We don’t publish hourly rates. That’s mostly because we charge by the project, not by the hour.
We’ll give you a quoted price for your project before we begin, and the price remains firm regardless of the time it takes to complete the defined scope of work. In other words, you pay for defined results, not a potentially variable number of hours.
We do things this way because there are significant problems with pricing photography services based on an hourly rate.
- A photographer and client may agree on an hourly rate, but have very different expectations of how long the project will take and thus what the final cost will be.
- Hourly billing creates an incentive for the photographer to take as much time as possible in order to increase total billing for the project. Knowing this, the client feels compelled to monitor and micro-manage the photographer in order to reduce costs. As a result, conflict is built into the relationship and quality can suffer. Removing the relentless “time is money” pressure makes it easier to concentrate on producing quality work.
- The time spent with camera in hand shooting photographs is just the “tip of the iceburg”. Producing quality images requires a significant amount of time spent processing image files and other behind-the-scenes tasks that are invisible to the client. Billing for this hidden time is problematic. If the photographer charges only for shooting time, the rate must be inflated to compensate for the other, un-billed time spent on the project, but when the client only sees the shooting time, they often feel like they are being grossly overcharged for something that didn’t appear to take very long. If the photographer bills separately for shooting and processing time, that can give the client a better sense of the total time spent, but they may be feel suspicious about whether they are getting a fair accounting for the invisible time that they can’t observe directly. Charging a fixed amount for clearly defined results instead of time-based billing helps everyone to feel like they got a fair deal without obsessing over watching the clock.
- Clients often use hourly rate for “comparison shopping” in an effort to ensure that they are getting the best value. It might work if all photographers were similarly skilled and productive, but that’s not the case. A $50-per-hour photographer might look like a better value than a $100-per-hour photographer, but not if the photographer with the lower rate takes four times longer to get the job done. (That’s not an unrealistically exaggerated example. We’ve seen far more extreme examples.) Value is in the total cost for the project, not the lowest hourly rate.

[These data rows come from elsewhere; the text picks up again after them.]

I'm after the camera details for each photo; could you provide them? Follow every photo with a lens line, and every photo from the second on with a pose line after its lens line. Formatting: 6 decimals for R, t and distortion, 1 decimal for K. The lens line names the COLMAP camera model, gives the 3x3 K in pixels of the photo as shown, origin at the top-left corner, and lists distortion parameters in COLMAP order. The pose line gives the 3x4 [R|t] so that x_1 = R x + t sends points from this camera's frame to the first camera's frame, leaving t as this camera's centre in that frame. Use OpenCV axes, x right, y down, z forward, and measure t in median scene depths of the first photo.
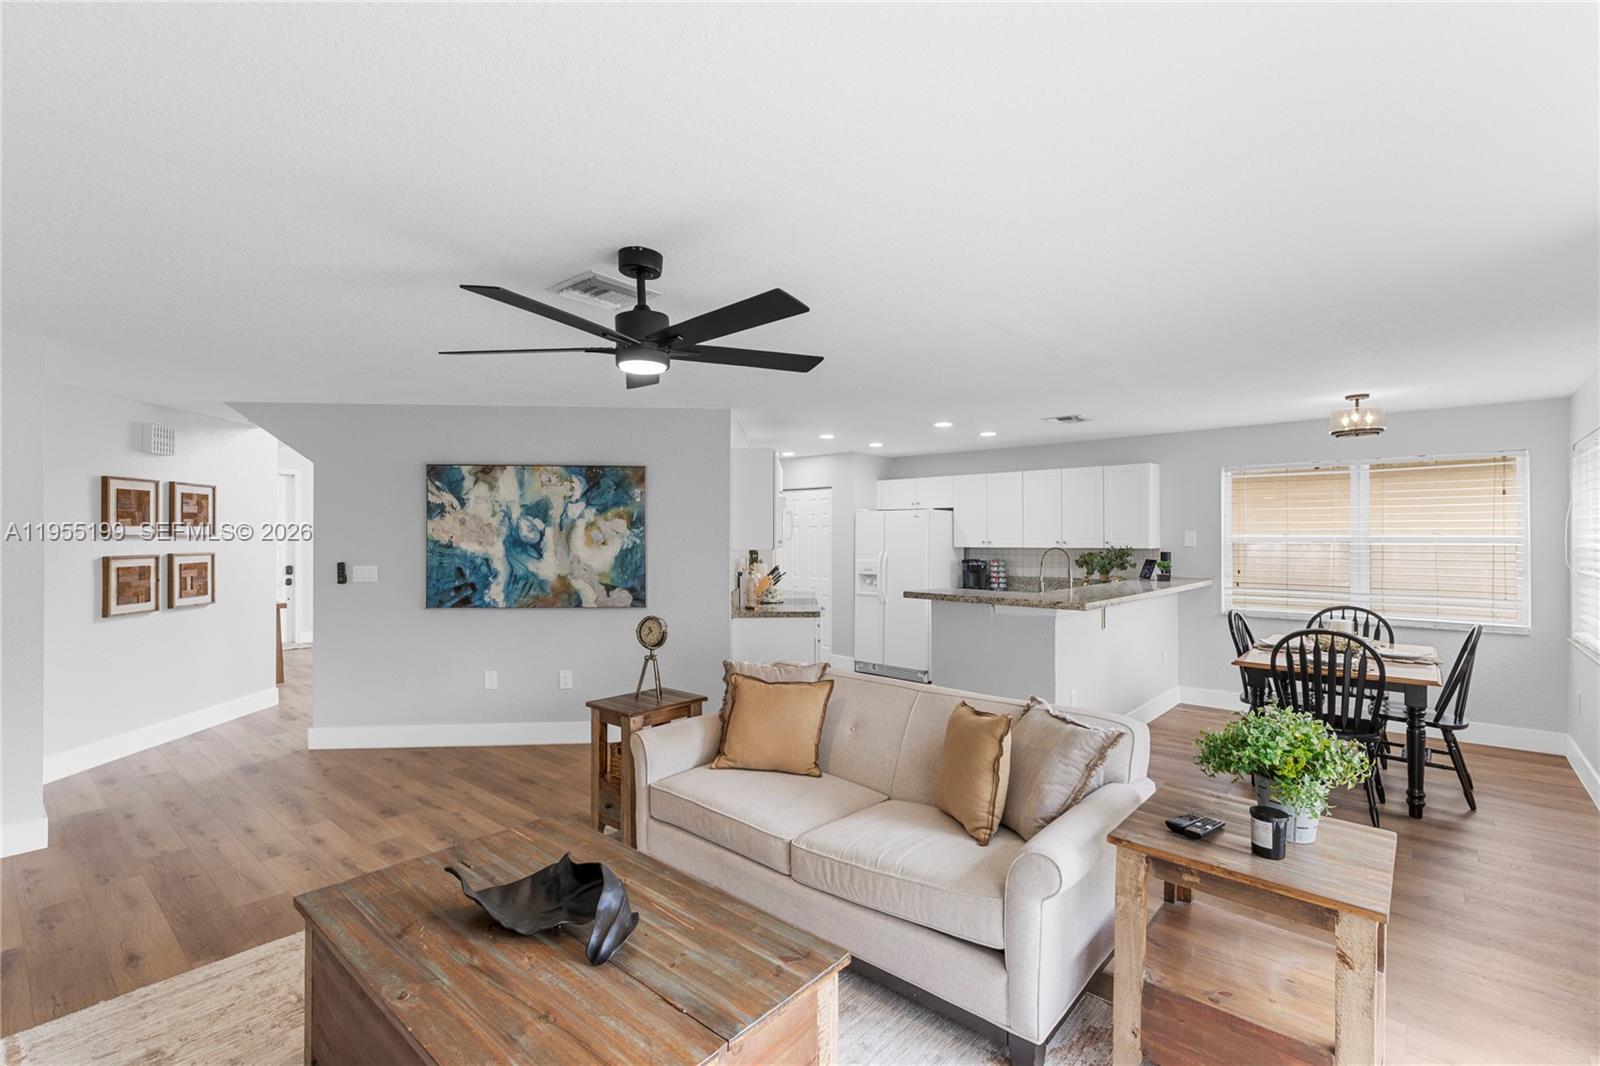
lens RADIAL K [[723.2, 0, 796.9], [0, 723.2, 537.6], [0, 0, 1]] dist [0.004554, -0.000262]
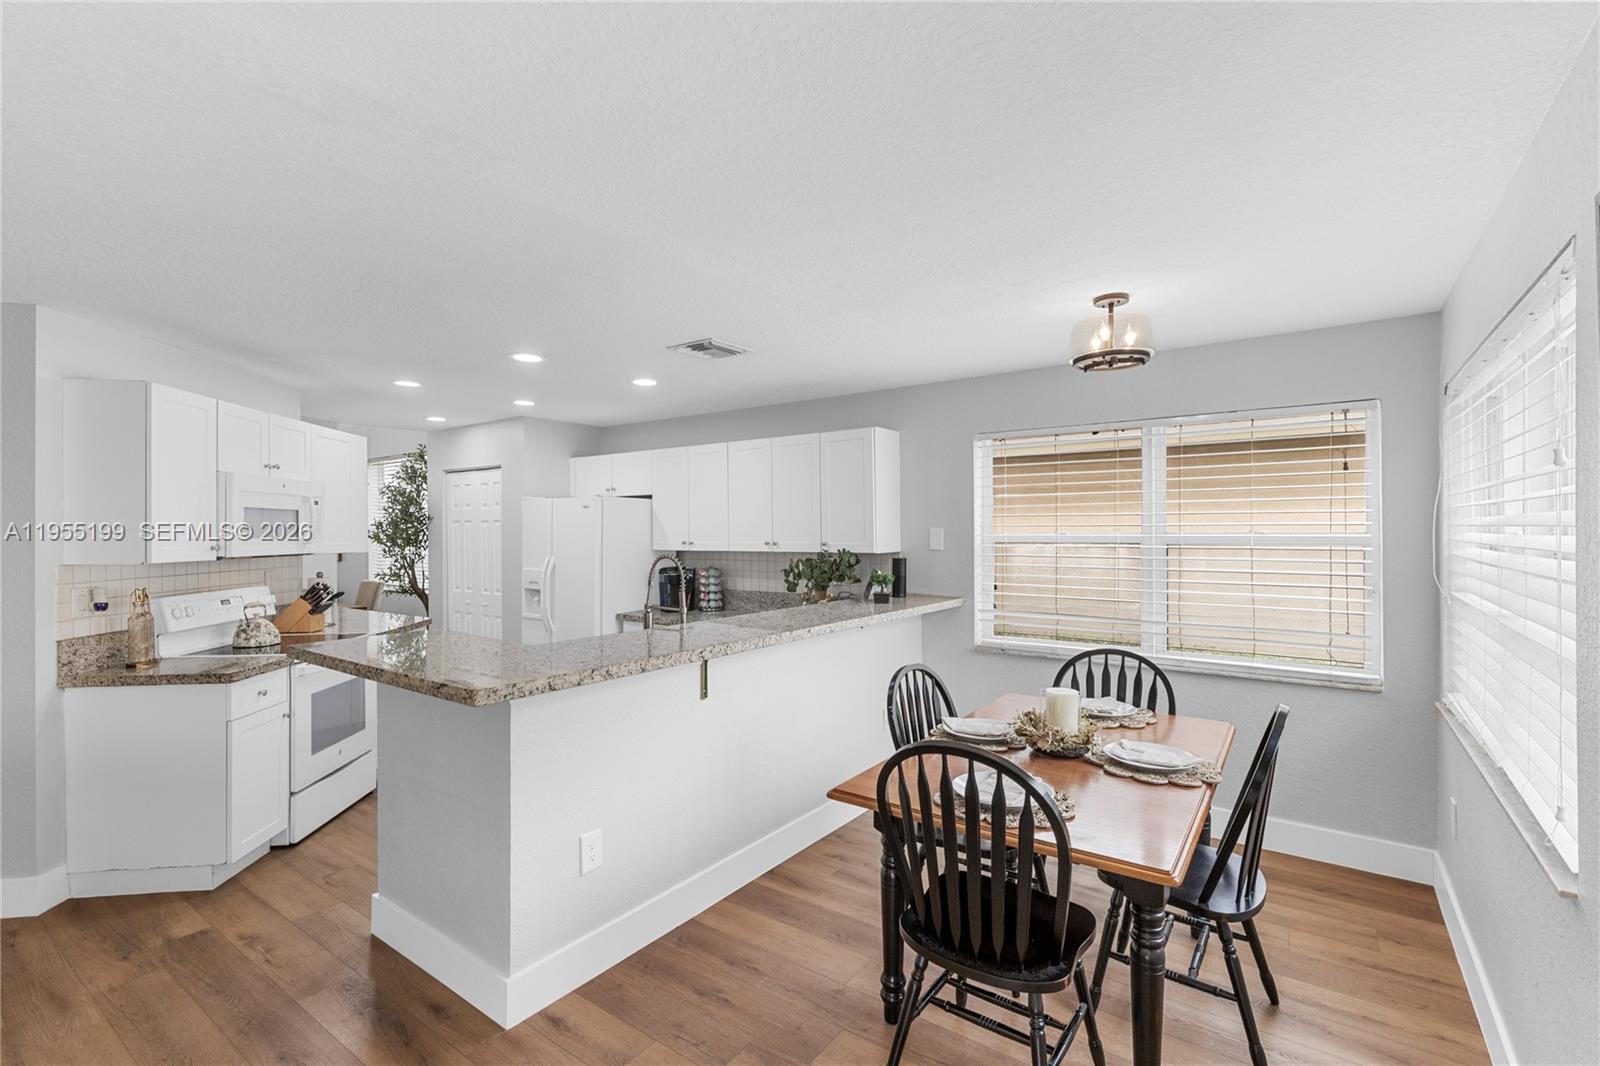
lens RADIAL K [[723.2, 0, 798.4], [0, 723.2, 533.9], [0, 0, 1]] dist [0.004554, -0.000262]
pose [[0.995300, -0.002860, 0.096797, 0.437677], [0.002596, 0.999993, 0.002851, -0.006295], [-0.096804, -0.002586, 0.995300, 0.416082]]
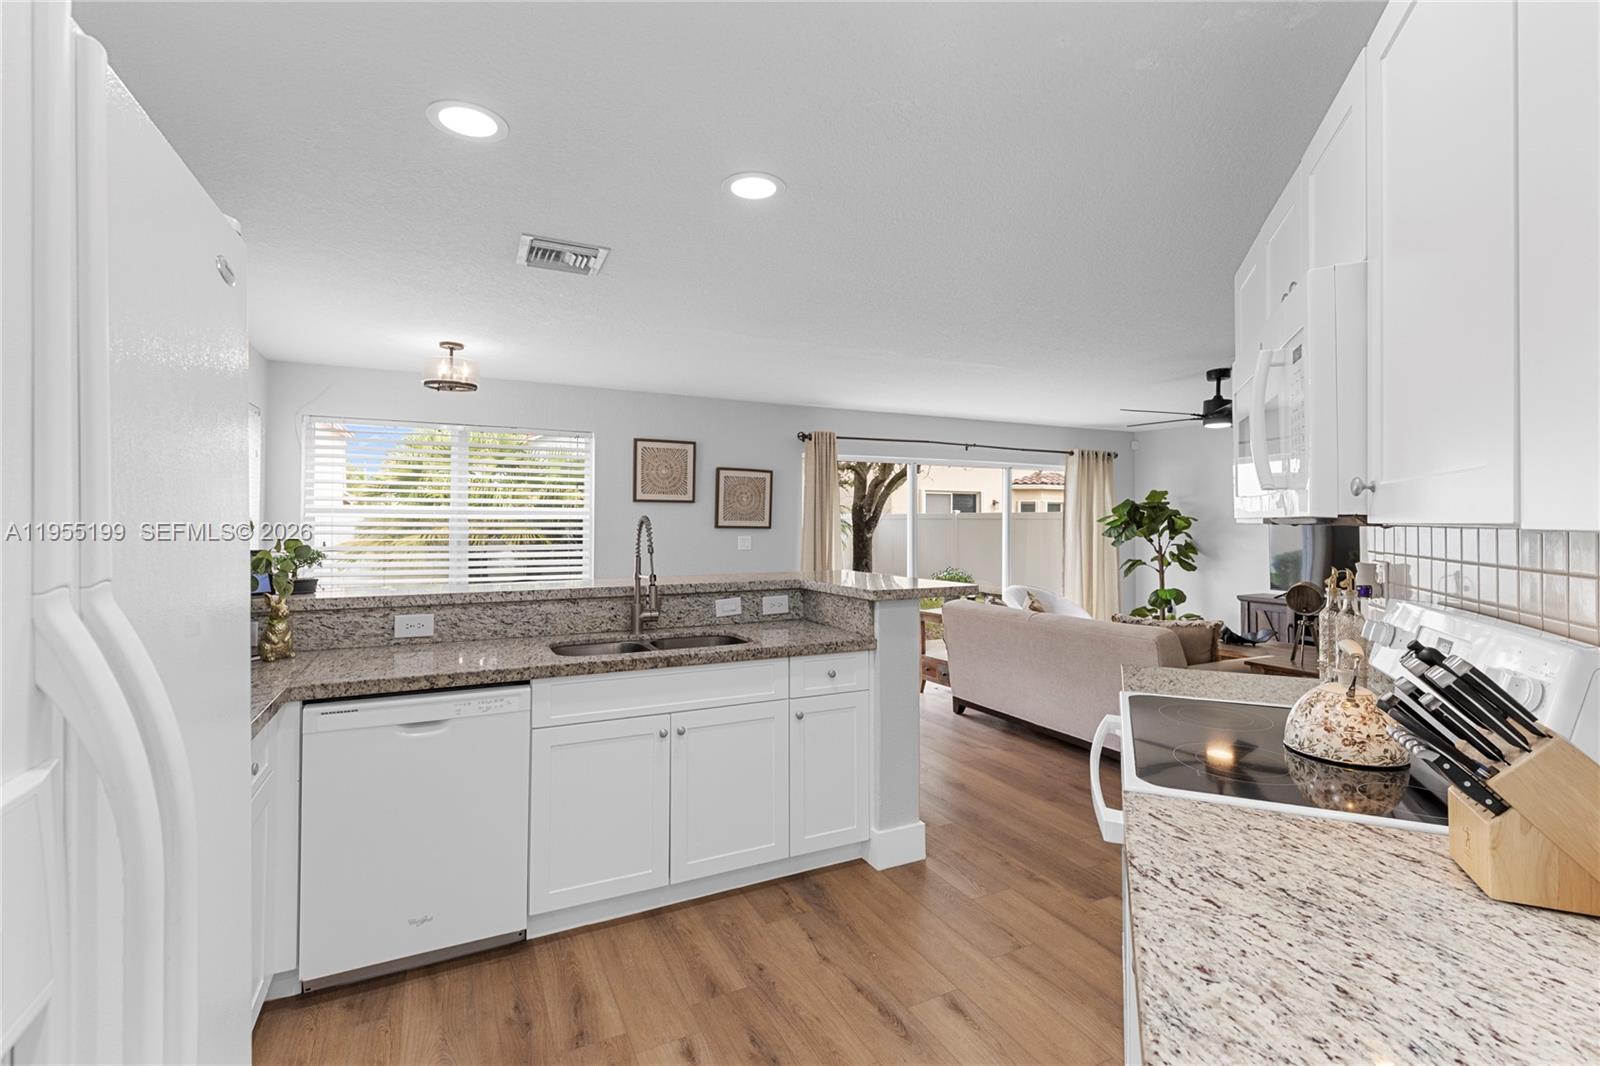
lens RADIAL K [[723.2, 0, 799.6], [0, 723.2, 524.9], [0, 0, 1]] dist [0.004554, -0.000262]
pose [[-0.926186, -0.006241, 0.377016, 0.048909], [-0.003302, 0.999959, 0.008440, 0.012639], [-0.377053, 0.006572, -0.926168, 1.565120]]
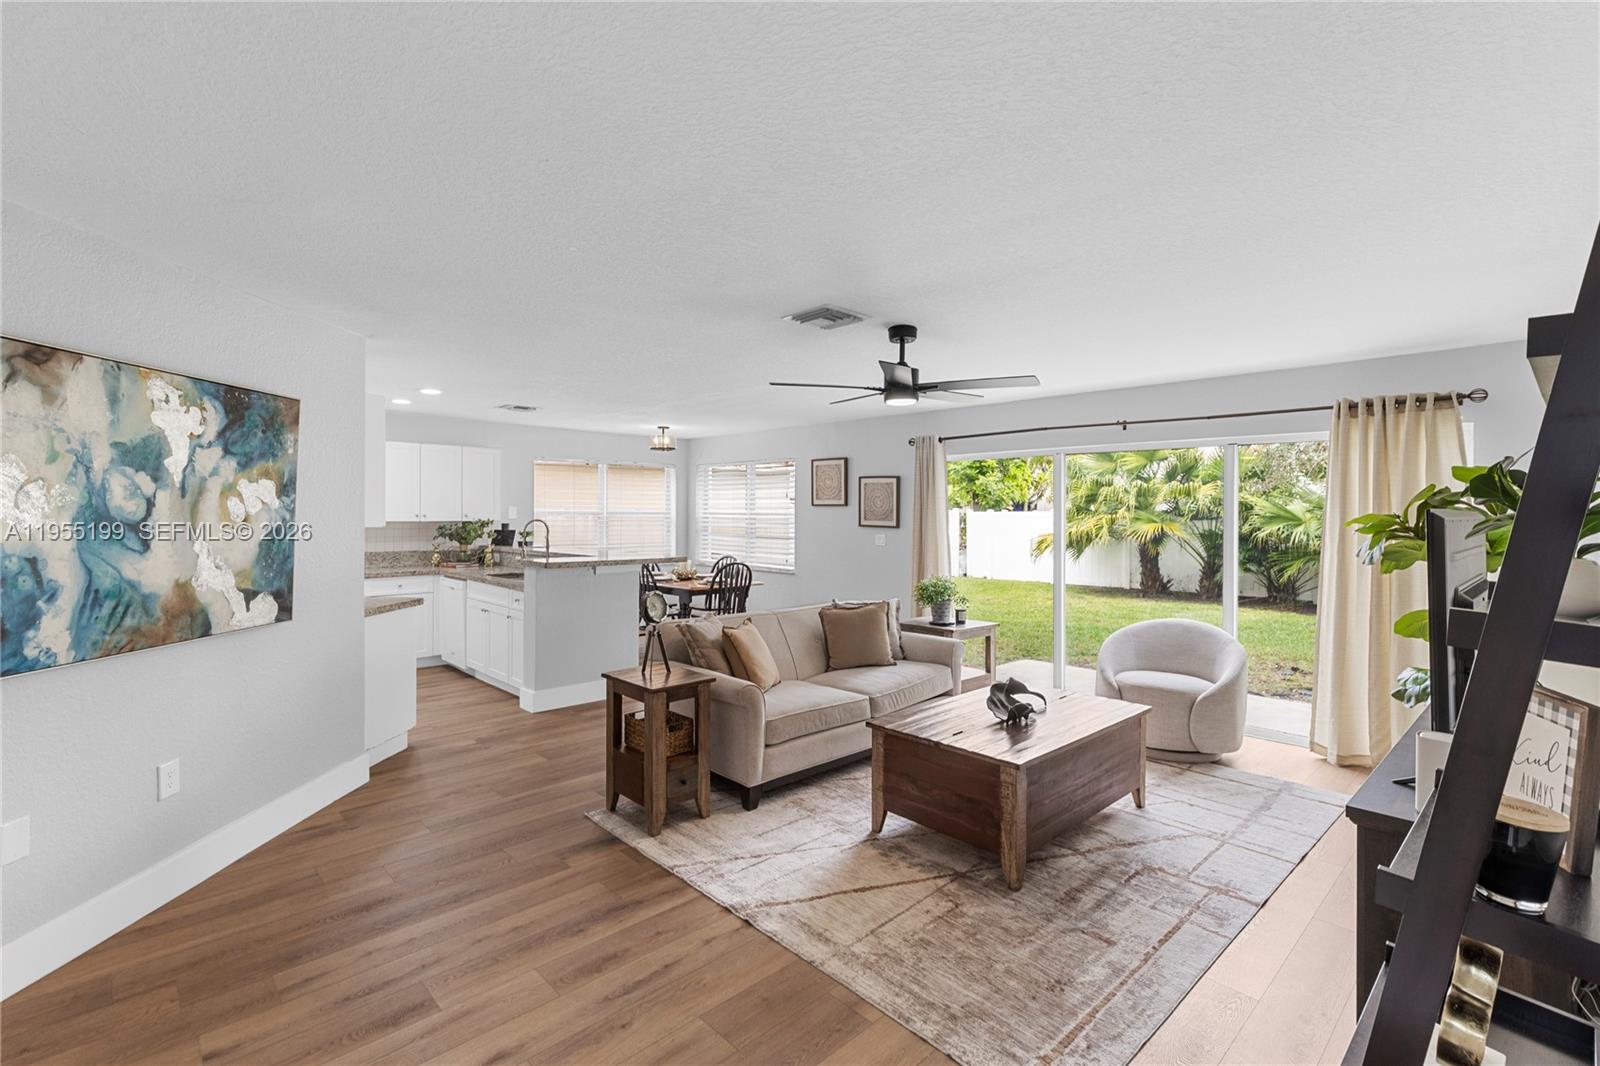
lens RADIAL K [[723.2, 0, 809.8], [0, 723.2, 519.9], [0, 0, 1]] dist [0.004554, -0.000262]
pose [[0.083452, -0.011113, 0.996450, -0.819771], [-0.003430, 0.999929, 0.011439, -0.000845], [-0.996506, -0.004372, 0.083408, 0.494955]]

- Clients sometimes use a photographer’s hourly rate as a measure of quality, but that doesn’t really work either. It’s true that an unusually low hourly rate is often a “red flag” indicating an inexperienced beginner photographer who may be unable to reliably deliver quality images, but there are exceptions to the “low price = low quality” general rule. Conversely, a much higher-than-normal hourly rate doesn’t necessarily guarantee correspondingly higher quality images. There may be some validity to the presumption that a high-priced photographer “must be doing something right” to be able to command a premium hourly rate, but that “something” may have more to do with their sales and marketing skills than their photographic talents. If you want to compare the quality of different photographers, look at their portfolio images, not their rates.